Local SGD Converges Fast and Communicates Little

TL;DR

This paper proves that local SGD converges at the same rate as mini-batch SGD for convex problems, significantly reducing communication rounds and enabling efficient large-scale distributed training.

Contribution

It provides the first theoretical convergence analysis of local SGD, showing it achieves linear speedup and fewer communication rounds compared to standard methods.

Findings

Local SGD converges at the same rate as mini-batch SGD.

Communication rounds can be reduced up to a factor of T^{1/2}.

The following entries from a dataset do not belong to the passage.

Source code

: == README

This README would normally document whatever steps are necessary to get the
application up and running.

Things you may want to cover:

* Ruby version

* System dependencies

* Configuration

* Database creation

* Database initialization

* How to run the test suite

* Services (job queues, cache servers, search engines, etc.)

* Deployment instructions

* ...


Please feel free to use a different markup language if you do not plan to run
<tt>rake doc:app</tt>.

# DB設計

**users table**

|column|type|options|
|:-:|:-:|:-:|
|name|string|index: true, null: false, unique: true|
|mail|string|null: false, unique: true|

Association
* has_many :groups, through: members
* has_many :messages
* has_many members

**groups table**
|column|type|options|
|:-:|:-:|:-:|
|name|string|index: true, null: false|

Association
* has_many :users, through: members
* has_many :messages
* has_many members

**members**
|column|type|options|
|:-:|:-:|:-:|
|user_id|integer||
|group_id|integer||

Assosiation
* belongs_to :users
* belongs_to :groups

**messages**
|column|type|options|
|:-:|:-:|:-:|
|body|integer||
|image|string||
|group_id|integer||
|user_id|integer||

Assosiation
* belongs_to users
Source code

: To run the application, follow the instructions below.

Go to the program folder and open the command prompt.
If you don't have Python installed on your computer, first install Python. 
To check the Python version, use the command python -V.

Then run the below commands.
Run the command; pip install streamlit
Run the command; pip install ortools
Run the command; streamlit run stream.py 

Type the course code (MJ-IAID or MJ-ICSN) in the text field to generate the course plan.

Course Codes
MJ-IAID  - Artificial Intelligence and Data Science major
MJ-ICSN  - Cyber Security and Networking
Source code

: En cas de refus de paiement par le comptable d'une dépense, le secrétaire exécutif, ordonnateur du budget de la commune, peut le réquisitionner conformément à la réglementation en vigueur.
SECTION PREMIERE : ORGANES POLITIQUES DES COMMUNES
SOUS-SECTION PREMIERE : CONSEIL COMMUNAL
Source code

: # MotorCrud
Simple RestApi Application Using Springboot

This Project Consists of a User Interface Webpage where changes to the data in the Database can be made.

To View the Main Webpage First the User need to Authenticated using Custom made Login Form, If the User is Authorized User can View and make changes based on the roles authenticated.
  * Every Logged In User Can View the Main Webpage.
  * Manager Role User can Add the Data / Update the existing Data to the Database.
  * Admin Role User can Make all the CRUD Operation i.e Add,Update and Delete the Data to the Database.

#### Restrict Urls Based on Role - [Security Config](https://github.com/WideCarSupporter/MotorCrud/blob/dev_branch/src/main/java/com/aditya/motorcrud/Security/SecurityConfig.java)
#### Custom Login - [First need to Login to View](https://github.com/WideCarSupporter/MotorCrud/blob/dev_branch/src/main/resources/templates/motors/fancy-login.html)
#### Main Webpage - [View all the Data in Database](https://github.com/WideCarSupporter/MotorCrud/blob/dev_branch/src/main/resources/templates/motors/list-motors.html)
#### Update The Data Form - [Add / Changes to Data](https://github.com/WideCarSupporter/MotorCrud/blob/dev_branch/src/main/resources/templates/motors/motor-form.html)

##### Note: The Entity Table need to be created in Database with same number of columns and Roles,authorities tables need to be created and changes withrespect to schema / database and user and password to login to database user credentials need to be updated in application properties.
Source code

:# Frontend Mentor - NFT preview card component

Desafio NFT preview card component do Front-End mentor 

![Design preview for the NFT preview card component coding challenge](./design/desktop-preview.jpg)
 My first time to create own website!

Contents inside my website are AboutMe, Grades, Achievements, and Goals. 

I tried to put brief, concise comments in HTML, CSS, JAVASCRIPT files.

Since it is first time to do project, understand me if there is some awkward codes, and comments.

Results apply to both convex problems and deep learning models.

Abstract

Mini-batch stochastic gradient descent (SGD) is state of the art in large scale distributed training. The scheme can reach a linear speedup with respect to the number of workers, but this is rarely seen in practice as the scheme often suffers from large network delays and bandwidth limits. To overcome this communication bottleneck recent works propose to reduce the communication frequency. An algorithm of this type is local SGD that runs SGD independently in parallel on different workers and averages the sequences only once in a while. This scheme shows promising results in practice, but eluded thorough theoretical analysis. We prove concise convergence rates for local SGD on convex problems and show that it converges at the same rate as mini-batch SGD in terms of number of evaluated gradients, that is, the scheme achieves linear speedup in the number of workers and mini-batch size. The number of communication rounds can be reduced up to a factor of T^{1/2}---where T denotes the number of total steps---compared to mini-batch SGD. This also holds for asynchronous implementations. Local SGD can also be used for large scale training of deep learning models. The results shown here aim serving as a guideline to further explore the theoretical and practical aspects of local SGD in these applications.